O presidente do Banco Central, Gabriel Galípolo, adotou um tom de cautela extrema ao discursar para investidores em São Paulo nesta segunda-feira, 1º de dezembro de 2025. Em meio a um cenário econômico repleto de sinais contraditórios, a mensagem foi clara: o papel do BC é ser conservador quando a direção da economia não está totalmente clara.
Uma economia que desafia os manuais
A realidade macroeconômica do Brasil apresenta, atualmente, uma série de paradoxos que desafiam as previsões tradicionais. Enquanto a taxa básica de juros, a Selic, permanece em patamares historicamente elevados, o mercado de trabalho segue robusto, com desemprego em baixa e renda real em crescimento. Ao mesmo tempo, a inflação de serviços resiste teimosamente, mesmo após um longo ciclo de aperto monetário que, em tese, deveria ter arrefecido a demanda.

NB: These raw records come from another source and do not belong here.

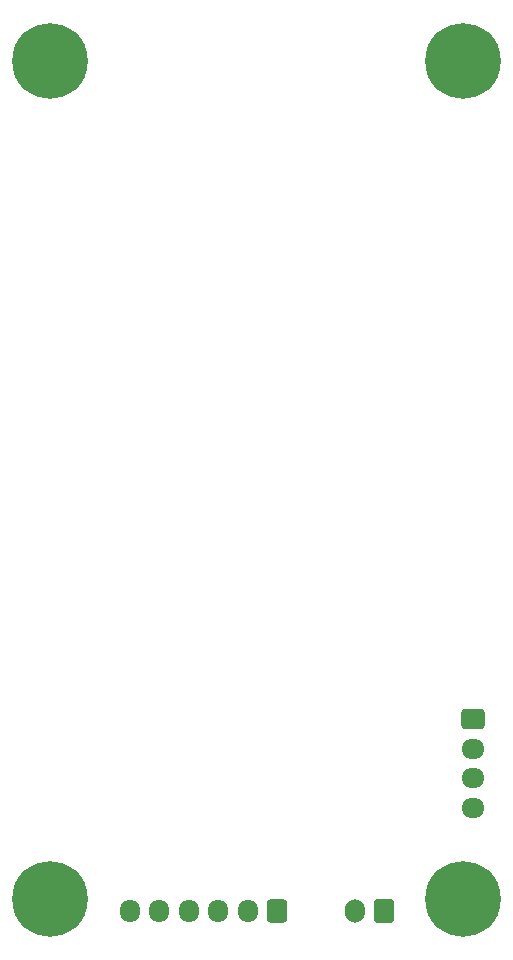
<source format=gbr>
%TF.GenerationSoftware,KiCad,Pcbnew,9.0.0-9.0.0-2~ubuntu24.04.1*%
%TF.CreationDate,2025-03-20T14:26:08+01:00*%
%TF.ProjectId,PCB_controller,5043425f-636f-46e7-9472-6f6c6c65722e,rev?*%
%TF.SameCoordinates,Original*%
%TF.FileFunction,Soldermask,Bot*%
%TF.FilePolarity,Negative*%
%FSLAX46Y46*%
G04 Gerber Fmt 4.6, Leading zero omitted, Abs format (unit mm)*
G04 Created by KiCad (PCBNEW 9.0.0-9.0.0-2~ubuntu24.04.1) date 2025-03-20 14:26:08*
%MOMM*%
%LPD*%
G01*
G04 APERTURE LIST*
G04 Aperture macros list*
%AMRoundRect*
0 Rectangle with rounded corners*
0 $1 Rounding radius*
0 $2 $3 $4 $5 $6 $7 $8 $9 X,Y pos of 4 corners*
0 Add a 4 corners polygon primitive as box body*
4,1,4,$2,$3,$4,$5,$6,$7,$8,$9,$2,$3,0*
0 Add four circle primitives for the rounded corners*
1,1,$1+$1,$2,$3*
1,1,$1+$1,$4,$5*
1,1,$1+$1,$6,$7*
1,1,$1+$1,$8,$9*
0 Add four rect primitives between the rounded corners*
20,1,$1+$1,$2,$3,$4,$5,0*
20,1,$1+$1,$4,$5,$6,$7,0*
20,1,$1+$1,$6,$7,$8,$9,0*
20,1,$1+$1,$8,$9,$2,$3,0*%
G04 Aperture macros list end*
%ADD10RoundRect,0.250000X-0.725000X0.600000X-0.725000X-0.600000X0.725000X-0.600000X0.725000X0.600000X0*%
%ADD11O,1.950000X1.700000*%
%ADD12C,0.800000*%
%ADD13C,6.400000*%
%ADD14RoundRect,0.250000X0.600000X0.725000X-0.600000X0.725000X-0.600000X-0.725000X0.600000X-0.725000X0*%
%ADD15O,1.700000X1.950000*%
%ADD16RoundRect,0.250000X0.600000X0.750000X-0.600000X0.750000X-0.600000X-0.750000X0.600000X-0.750000X0*%
%ADD17O,1.700000X2.000000*%
G04 APERTURE END LIST*
D10*
%TO.C,J3*%
X162787500Y-114750000D03*
D11*
X162787500Y-117250000D03*
X162787500Y-119750000D03*
X162787500Y-122250000D03*
%TD*%
D12*
%TO.C,H1*%
X159600000Y-59000000D03*
X160302944Y-57302944D03*
X160302944Y-60697056D03*
X162000000Y-56600000D03*
D13*
X162000000Y-59000000D03*
D12*
X162000000Y-61400000D03*
X163697056Y-57302944D03*
X163697056Y-60697056D03*
X164400000Y-59000000D03*
%TD*%
D14*
%TO.C,J2*%
X146250000Y-131000000D03*
D15*
X143750000Y-131000000D03*
X141250000Y-131000000D03*
X138750000Y-131000000D03*
X136250000Y-131000000D03*
X133750000Y-131000000D03*
%TD*%
D12*
%TO.C,H3*%
X124600000Y-59000000D03*
X125302944Y-57302944D03*
X125302944Y-60697056D03*
X127000000Y-56600000D03*
D13*
X127000000Y-59000000D03*
D12*
X127000000Y-61400000D03*
X128697056Y-57302944D03*
X128697056Y-60697056D03*
X129400000Y-59000000D03*
%TD*%
%TO.C,H2*%
X124600000Y-130000000D03*
X125302944Y-128302944D03*
X125302944Y-131697056D03*
X127000000Y-127600000D03*
D13*
X127000000Y-130000000D03*
D12*
X127000000Y-132400000D03*
X128697056Y-128302944D03*
X128697056Y-131697056D03*
X129400000Y-130000000D03*
%TD*%
%TO.C,H4*%
X159600000Y-130000000D03*
X160302944Y-128302944D03*
X160302944Y-131697056D03*
X162000000Y-127600000D03*
D13*
X162000000Y-130000000D03*
D12*
X162000000Y-132400000D03*
X163697056Y-128302944D03*
X163697056Y-131697056D03*
X164400000Y-130000000D03*
%TD*%
D16*
%TO.C,J1*%
X155287500Y-131000000D03*
D17*
X152787500Y-131000000D03*
%TD*%
M02*

</source>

Galípolo reconheceu abertamente essa desconexão. "Se não sabemos exatamente o que está acontecendo, o papel do Banco Central é ser mais conservador", declarou durante evento realizado pela XP. Essa frase sintetiza a postura da autoridade monetária diante de um momento em que os modelos econômicos convencionais parecem ter perdido a eficácia para explicar a dinâmica nacional.

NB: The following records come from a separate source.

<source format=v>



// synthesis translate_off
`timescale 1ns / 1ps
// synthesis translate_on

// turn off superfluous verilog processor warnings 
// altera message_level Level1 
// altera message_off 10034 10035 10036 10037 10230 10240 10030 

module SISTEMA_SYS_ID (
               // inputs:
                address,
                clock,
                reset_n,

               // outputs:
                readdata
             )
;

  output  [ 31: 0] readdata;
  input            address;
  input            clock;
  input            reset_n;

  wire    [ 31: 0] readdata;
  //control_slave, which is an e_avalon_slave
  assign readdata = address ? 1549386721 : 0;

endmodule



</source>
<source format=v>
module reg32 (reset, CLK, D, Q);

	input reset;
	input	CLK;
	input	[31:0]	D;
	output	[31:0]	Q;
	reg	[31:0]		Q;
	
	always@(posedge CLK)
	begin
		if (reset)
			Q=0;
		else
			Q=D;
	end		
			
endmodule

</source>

O enigma do mercado de trabalho e a força da demanda
Um dos maiores quebra-cabeças citados por Galípolo é a situação do emprego. Uma política monetária contracionista, com juros altos, normalmente levaria a um resfriamento da atividade econômica, redução de contratações e pressão sobre os salários. No Brasil, ocorre o oposto: os indicadores laborais permanecem fortes.
O presidente do BC rejeitou explicações simplistas para o fenômeno, como a tese do desalento – que sugere que a queda do desemprego se deve a trabalhadores que desistem de procurar emprego. "Com desemprego baixo, renda crescendo e salários de admissão em alta, é difícil acreditar em desalento", argumentou. Para ele, a conclusão é mais direta e desafiadora: o mercado de trabalho está simplesmente forte demais.
Essa força transborda para outros setores. O consumo, o comércio e os serviços mostram uma resiliência que contradiz a narrativa de uma desaceleração abrupta. A economia brasileira, na visão exposta no evento, insiste em demonstrar um vigor que dados setoriais isolados nem sempre capturam.
Conservadorismo como política ativa, não ideologia
Diante desse panorama complexo, Galípolo buscou diferenciar a postuta do BC. O conservadorismo, em sua fala, não é uma posição ideológica, mas uma política ativa e deliberada de gestão da incerteza. Em vez de se precipitar com cortes na taxa de juros baseado em leituras otimistas ou parciais dos dados, o Comitê de Política Monetária (Copom) opta por uma espera vigilante.
A estratégia é manter os juros no patamar necessário pelo tempo que for preciso para consolidar o controle da inflação, especialmente em seus componentes mais persistentes. A sinalização é de que a taxa Selic deve permanecer elevada enquanto o BC considerar necessário, sem ceder a pressões por uma normalização prematura do ciclo.
Essa abordagem busca, acima de tudo, não amplificar as incertezas inerentes a um momento econômico peculiar. Em um ambiente onde a própria realidade gera contradições, a instituição prioriza a estabilidade e a análise meticulosa, reforçando seu compromisso com o mandato de garantir a estabilidade de preços.